Raw data |
┌──
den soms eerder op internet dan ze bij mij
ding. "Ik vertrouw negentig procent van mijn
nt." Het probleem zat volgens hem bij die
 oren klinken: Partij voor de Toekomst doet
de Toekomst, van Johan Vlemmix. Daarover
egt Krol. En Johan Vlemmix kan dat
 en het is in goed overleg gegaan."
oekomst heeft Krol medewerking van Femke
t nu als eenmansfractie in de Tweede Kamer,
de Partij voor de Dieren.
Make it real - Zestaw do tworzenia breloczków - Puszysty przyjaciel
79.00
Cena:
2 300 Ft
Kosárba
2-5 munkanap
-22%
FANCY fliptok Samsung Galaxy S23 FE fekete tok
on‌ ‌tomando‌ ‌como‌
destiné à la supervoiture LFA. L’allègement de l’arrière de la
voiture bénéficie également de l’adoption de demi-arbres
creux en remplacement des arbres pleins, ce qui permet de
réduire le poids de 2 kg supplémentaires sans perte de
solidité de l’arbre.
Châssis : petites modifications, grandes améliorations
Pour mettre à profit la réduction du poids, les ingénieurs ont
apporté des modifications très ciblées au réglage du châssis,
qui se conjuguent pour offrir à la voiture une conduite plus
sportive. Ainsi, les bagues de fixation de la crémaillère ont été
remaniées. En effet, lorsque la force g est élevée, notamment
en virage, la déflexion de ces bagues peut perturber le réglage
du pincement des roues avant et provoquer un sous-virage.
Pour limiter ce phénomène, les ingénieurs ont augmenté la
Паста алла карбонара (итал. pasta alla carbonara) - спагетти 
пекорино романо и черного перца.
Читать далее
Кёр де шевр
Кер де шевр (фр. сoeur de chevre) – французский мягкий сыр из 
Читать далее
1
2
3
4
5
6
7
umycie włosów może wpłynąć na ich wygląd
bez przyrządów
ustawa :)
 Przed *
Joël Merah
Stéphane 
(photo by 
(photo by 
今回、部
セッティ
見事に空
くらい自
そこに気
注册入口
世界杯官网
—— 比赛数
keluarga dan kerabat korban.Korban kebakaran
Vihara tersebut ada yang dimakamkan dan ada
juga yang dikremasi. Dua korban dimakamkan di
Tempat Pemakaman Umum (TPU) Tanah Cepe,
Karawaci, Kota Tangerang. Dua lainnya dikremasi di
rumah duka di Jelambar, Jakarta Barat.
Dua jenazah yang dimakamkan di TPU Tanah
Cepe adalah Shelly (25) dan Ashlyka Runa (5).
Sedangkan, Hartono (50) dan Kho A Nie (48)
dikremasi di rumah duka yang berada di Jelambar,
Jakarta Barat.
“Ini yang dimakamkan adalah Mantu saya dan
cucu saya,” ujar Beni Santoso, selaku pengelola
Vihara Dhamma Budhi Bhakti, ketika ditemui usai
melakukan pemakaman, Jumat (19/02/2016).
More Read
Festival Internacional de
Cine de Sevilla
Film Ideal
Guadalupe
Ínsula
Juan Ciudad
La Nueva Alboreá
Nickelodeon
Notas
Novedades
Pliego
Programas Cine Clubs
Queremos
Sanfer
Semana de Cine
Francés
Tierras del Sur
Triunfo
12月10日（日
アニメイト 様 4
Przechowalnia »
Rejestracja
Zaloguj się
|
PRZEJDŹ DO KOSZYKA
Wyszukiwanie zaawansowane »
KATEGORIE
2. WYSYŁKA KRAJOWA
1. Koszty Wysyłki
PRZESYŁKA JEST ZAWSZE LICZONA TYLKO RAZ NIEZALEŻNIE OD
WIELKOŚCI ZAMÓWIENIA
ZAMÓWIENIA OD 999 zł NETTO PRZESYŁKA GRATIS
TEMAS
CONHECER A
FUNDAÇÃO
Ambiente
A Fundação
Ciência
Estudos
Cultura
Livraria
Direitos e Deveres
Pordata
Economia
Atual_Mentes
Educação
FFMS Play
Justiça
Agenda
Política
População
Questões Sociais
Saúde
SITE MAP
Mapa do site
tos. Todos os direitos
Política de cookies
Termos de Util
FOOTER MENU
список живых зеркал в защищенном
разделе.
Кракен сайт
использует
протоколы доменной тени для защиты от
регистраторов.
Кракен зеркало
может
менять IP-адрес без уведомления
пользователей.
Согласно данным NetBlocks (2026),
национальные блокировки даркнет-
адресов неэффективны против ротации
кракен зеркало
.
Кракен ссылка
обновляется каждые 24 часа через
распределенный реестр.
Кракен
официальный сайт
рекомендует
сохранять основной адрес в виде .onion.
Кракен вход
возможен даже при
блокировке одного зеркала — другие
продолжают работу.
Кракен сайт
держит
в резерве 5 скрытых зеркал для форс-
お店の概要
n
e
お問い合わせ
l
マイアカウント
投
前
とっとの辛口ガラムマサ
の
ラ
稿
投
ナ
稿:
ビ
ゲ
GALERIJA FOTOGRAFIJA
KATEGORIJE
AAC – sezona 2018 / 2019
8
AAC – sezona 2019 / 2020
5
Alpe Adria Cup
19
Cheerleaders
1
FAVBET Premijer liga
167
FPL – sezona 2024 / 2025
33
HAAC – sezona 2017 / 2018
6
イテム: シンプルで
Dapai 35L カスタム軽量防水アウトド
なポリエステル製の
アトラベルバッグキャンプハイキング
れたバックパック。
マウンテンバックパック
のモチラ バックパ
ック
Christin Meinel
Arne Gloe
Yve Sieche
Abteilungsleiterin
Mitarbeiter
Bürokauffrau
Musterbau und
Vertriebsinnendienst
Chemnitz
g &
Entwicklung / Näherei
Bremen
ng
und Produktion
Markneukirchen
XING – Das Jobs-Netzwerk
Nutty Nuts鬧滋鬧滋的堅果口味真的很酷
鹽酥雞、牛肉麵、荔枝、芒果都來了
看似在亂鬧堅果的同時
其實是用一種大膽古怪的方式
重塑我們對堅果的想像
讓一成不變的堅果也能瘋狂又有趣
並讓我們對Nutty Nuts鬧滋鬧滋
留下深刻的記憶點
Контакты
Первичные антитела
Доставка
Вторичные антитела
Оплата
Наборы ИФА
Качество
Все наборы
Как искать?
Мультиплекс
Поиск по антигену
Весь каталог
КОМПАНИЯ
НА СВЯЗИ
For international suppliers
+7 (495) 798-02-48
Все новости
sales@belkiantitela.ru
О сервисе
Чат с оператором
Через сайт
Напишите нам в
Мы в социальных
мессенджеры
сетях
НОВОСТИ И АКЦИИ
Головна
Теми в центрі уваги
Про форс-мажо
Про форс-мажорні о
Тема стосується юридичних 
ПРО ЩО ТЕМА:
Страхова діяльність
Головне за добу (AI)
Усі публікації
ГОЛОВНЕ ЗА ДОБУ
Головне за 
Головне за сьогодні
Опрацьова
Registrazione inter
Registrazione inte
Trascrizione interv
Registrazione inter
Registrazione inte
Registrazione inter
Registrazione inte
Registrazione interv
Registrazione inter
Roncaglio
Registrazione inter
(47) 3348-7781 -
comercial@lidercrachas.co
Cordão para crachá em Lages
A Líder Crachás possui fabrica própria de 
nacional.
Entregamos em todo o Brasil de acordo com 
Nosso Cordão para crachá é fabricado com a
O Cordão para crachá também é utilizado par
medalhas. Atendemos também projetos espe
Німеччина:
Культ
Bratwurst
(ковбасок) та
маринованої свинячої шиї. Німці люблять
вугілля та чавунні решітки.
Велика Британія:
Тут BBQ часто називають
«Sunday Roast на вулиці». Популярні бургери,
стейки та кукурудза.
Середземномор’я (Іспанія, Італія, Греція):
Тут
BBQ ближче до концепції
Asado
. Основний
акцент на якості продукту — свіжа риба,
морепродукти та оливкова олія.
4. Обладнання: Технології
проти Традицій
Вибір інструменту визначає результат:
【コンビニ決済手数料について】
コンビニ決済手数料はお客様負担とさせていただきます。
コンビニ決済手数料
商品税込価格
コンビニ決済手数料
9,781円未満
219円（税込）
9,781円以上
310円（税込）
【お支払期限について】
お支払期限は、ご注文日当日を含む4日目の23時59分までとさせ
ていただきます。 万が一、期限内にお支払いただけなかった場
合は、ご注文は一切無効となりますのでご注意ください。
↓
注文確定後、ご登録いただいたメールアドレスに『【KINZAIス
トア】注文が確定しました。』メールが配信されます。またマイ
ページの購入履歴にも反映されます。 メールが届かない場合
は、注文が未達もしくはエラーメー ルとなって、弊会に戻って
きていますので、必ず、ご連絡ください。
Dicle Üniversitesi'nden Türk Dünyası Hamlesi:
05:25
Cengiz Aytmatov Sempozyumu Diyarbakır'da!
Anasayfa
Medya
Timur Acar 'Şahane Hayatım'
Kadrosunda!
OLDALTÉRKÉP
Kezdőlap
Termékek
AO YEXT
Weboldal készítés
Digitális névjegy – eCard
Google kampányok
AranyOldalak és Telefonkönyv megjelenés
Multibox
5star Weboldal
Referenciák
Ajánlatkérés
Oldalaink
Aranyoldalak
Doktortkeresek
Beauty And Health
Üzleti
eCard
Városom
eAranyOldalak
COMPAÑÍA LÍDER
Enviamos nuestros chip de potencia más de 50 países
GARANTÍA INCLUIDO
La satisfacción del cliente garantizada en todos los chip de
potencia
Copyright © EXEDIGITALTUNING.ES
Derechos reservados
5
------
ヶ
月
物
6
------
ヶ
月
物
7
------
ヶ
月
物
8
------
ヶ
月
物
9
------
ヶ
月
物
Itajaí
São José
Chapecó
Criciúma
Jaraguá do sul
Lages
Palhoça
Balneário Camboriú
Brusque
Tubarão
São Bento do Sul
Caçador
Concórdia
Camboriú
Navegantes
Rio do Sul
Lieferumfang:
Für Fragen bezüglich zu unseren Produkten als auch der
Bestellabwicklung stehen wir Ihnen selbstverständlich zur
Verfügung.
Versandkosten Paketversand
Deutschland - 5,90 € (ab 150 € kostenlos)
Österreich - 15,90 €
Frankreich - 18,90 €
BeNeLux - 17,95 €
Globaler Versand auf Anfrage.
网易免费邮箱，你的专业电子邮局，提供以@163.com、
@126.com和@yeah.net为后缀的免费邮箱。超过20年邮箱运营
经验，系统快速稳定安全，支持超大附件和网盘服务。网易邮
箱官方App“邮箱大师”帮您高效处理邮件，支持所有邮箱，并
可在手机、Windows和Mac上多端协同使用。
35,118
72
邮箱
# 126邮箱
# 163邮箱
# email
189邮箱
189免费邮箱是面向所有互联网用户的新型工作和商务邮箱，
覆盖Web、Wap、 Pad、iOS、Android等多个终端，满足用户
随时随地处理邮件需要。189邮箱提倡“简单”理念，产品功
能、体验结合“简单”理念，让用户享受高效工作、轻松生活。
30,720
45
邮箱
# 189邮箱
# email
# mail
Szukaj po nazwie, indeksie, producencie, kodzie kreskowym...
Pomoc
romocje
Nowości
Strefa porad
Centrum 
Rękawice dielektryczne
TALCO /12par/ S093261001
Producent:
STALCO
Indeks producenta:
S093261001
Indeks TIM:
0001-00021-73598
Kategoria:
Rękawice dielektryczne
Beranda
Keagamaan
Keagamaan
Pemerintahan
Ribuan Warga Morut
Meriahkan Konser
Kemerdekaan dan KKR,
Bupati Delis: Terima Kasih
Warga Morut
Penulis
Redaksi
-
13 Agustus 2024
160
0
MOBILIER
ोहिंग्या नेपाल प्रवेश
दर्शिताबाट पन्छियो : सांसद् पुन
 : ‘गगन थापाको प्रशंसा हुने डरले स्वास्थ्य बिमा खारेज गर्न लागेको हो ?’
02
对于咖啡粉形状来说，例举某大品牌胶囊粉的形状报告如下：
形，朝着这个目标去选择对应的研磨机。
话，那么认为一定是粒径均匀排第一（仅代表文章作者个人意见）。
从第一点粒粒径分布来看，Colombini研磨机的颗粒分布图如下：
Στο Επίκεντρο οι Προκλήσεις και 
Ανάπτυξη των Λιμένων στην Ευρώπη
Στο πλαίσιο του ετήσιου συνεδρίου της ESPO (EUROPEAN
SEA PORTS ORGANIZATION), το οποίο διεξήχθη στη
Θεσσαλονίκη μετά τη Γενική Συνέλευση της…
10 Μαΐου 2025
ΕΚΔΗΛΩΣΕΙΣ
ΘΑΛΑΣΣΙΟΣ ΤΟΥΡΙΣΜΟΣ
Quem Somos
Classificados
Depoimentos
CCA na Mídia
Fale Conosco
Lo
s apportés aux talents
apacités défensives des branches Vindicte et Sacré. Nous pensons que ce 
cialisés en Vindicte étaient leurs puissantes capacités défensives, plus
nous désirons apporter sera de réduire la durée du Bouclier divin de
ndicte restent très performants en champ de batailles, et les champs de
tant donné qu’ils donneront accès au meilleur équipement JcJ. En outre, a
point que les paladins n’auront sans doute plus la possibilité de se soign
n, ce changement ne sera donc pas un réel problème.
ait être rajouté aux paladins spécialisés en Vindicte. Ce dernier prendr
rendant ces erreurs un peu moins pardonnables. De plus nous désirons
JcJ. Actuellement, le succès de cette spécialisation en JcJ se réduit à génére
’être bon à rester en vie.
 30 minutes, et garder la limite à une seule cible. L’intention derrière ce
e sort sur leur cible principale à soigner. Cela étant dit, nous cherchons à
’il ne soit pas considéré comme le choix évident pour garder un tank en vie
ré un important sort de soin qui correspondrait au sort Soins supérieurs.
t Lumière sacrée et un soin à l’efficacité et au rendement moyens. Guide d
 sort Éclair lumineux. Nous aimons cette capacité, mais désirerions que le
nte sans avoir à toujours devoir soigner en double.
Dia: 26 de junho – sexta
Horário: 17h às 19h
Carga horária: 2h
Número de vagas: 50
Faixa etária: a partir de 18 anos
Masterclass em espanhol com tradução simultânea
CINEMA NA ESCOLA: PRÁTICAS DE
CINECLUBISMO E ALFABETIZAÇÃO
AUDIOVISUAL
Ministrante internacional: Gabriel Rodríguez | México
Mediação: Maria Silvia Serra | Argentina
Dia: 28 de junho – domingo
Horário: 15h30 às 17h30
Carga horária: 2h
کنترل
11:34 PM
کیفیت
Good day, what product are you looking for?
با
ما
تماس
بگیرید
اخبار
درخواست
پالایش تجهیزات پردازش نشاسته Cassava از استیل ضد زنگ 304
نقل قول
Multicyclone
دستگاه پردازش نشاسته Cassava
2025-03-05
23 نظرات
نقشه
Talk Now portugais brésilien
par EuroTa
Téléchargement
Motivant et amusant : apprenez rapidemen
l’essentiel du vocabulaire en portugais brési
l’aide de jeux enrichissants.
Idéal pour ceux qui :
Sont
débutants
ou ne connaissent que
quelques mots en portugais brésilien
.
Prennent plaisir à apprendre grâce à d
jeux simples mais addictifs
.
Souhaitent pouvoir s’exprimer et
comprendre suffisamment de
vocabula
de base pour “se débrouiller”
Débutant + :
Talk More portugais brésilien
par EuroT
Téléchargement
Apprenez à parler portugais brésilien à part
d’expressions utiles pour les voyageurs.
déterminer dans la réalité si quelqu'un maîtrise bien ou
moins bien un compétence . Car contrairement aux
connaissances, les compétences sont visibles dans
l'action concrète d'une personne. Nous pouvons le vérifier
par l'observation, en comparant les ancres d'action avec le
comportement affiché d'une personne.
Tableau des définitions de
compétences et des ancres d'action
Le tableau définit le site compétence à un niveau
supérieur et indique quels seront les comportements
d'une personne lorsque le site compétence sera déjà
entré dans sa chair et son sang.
└──
What is being asked | In the listing above, find the line holding "Pemerintahan" and the line holding "从第一点粒粒径分布来看，Colombini研磨机的颗粒分布图如下：", then output those two lines and every line between them exactly.

Task response |
Pemerintahan
Ribuan Warga Morut
Meriahkan Konser
Kemerdekaan dan KKR,
Bupati Delis: Terima Kasih
Warga Morut
Penulis
Redaksi
-
13 Agustus 2024
160
0
MOBILIER
ोहिंग्या नेपाल प्रवेश
दर्शिताबाट पन्छियो : सांसद् पुन
 : ‘गगन थापाको प्रशंसा हुने डरले स्वास्थ्य बिमा खारेज गर्न लागेको हो ?’
02
对于咖啡粉形状来说，例举某大品牌胶囊粉的形状报告如下：
形，朝着这个目标去选择对应的研磨机。
话，那么认为一定是粒径均匀排第一（仅代表文章作者个人意见）。
从第一点粒粒径分布来看，Colombini研磨机的颗粒分布图如下：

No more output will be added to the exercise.